There may be other "Idols" working on their first albums, but those are the ones I know about.
THOSE '70s SHOWS
While Billboard's Boxscore Concert Grosses chart isn't often discussed in "Chart Beat," I thought this week's chart deserved special mention. If someone showed you the current week's tally of top 10 concert grosses, you would think we'd time-traveled back to 1975. Neil Diamond's recent concerts occupy the top four and No. 7, while the Eagles are in positions 6, 8 and 10.
Also in the top 10 are the Allman Brothers Band at No. 5 and finally, Rod Stewart with the ninth highest-grossing concert reported the week ending April 23. What a great week for 1970s artists!
Sometimes The Billboard 200 seems like it's from some other era, too, especially when a number of '60s or '70s artists all debut at the same time.
It's been a while since I've visited Billboard.com and it saddened me to see you had nothing to put in your column a couple of weeks ago, especially since much to my delight, something amazing has happened with the state of singles.
I sent my first e-mail to this column when I was 15, and it was an immature rant about how Jewel's "You Were Meant for Me" had charted as a double A-Side with "Foolish Games," which I disapproved of because the version of "Foolish Games" on the single was the album version, whereas the popular one from the radio was only available on the "Batman" soundtrack at that time. I love that album ("Pieces of You"), but to this day I think it is so notoriously deceptive that two of the three hits on that album were re-recorded to be singles, and people were undoubtedly disappointed when they bought the album.
I'm a bit older now. I turn 23 on Monday. I do have to say that during all this time, watching singles on the chart has been somewhat disappointing.
I looked at the chart this week and the top 10 has two gold singles, four platinum singles, and one double-platinum single. Wow.
Like you, I love physical records, but to my surprise, I am quite satisfied with purchasing downloadable music, and still feel a sense of physical ownership of the tracks that I download unlike tracks that I have downloaded illegally in the past and deleted out of guilt. My friend and I go to Tower Records every week, and now that I actually make money, I've purchased more physical singles so far this year than any other year in my life -- around 20. They were mostly imports and I'm guessing they don't count towards U.S. charts, but I love them.
Add the 150 tracks I've purchased on iTunes since January (all individual tracks except for Beck's "Hell Yes" EP). I would say this is some sort of golden age for singles. Many tracks I would not own if it were not for the impulsiveness of online shopping or tracks where I had no interest in buying the entire album.
I'm totally OK with comparing No. 1 hits and chart histories of today with statistics from other times. I consider it American history, and I consider it valid and relevant. A lot of that is the chart fan in me, but I'm sure there are plenty of new young chart enthusiasts out there to carry on the tradition.
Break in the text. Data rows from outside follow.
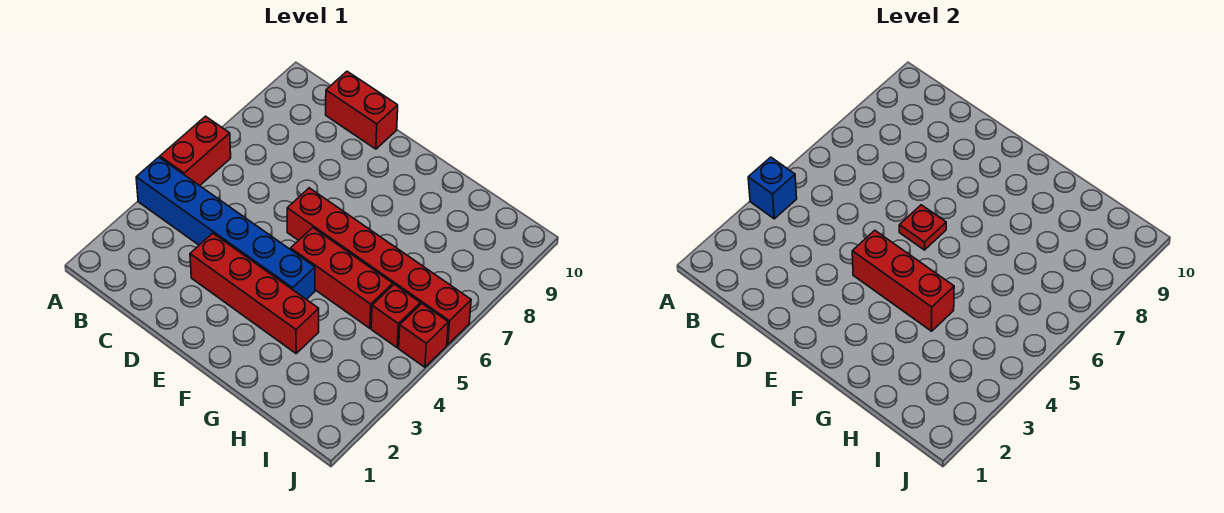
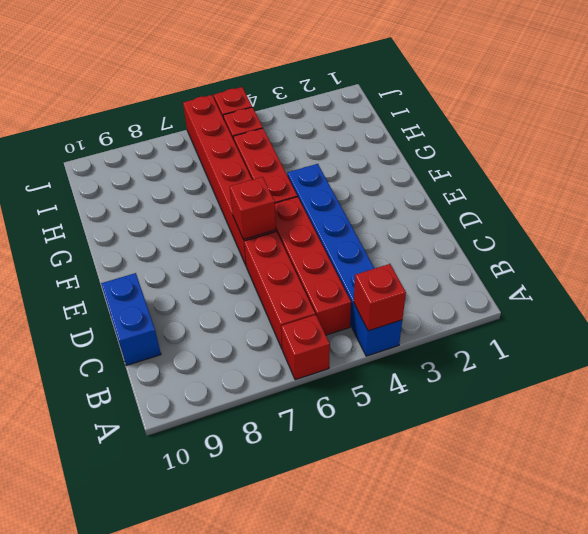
blue 1x1 brick [748,157,797,219] -> red 1x1 brick [354,264,406,331]
red 1x2 brick [160,116,231,186] -> red 1x1 brick [281,315,330,380]
red 1x2 brick [326,71,398,149] -> blue 1x2 brick [101,273,161,366]
red 1x4 brick [190,233,319,353] -> red 1x4 brick moved to [275,197,351,335]
red 1x3 brick [852,230,954,331] -> red 1x3 brick moved to [244,232,315,349]
red 1x1 plate [899,205,946,250] -> red 1x1 brick [230,177,276,239]

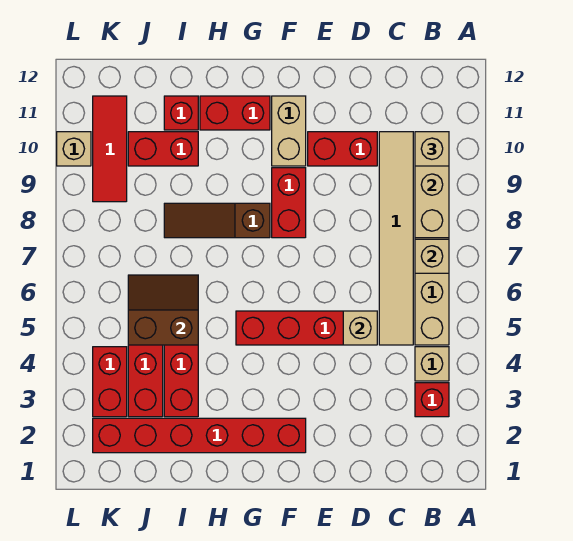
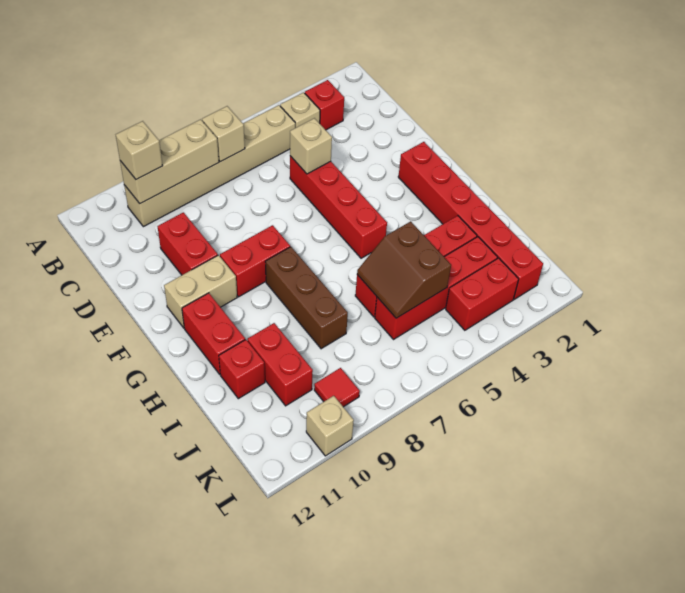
tan 1x6 tile [379,132,413,345] -> none
brown 1x3 slope [164,203,270,238] -> brown 1x3 brick [265,247,348,349]
red 1x3 tile [93,96,127,202] -> red 1x1 tile [314,368,360,407]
Has the chart formula been altered recently to better incorporate internet download data?
Thanks, Fred. You have one of the coolest jobs in the world.
I've been waiting to hear back from you ever since your e-mail about Jewel. Hope you won't wait until 2013 to write again, and hope you had a happy birthday.
The growing popularity of paid digital downloads has revitalized the singles market, so your point about this being a golden age is well taken. I might call it a "silver age," compared to the "golden age" of the 1950s and '60s, just as comic books had a golden age in the '40s, followed by a silver age in the '60s that saw the re-introduction of characters like the Flash and Green Lantern.
You asked if there was a recent change in the chart formula. The Billboard Hot 100 underwent a major change two-and-a-half months ago, as paid digital downloads were fully integrated into the chart and sales were given greater import. That's why you're seeing higher debuts and bigger chart moves, such as the 36-10 leap of Gwen Stefani's "Hollaback Girl" this week, and the No. 25 debut of Weezer's "Beverly Hills" last week.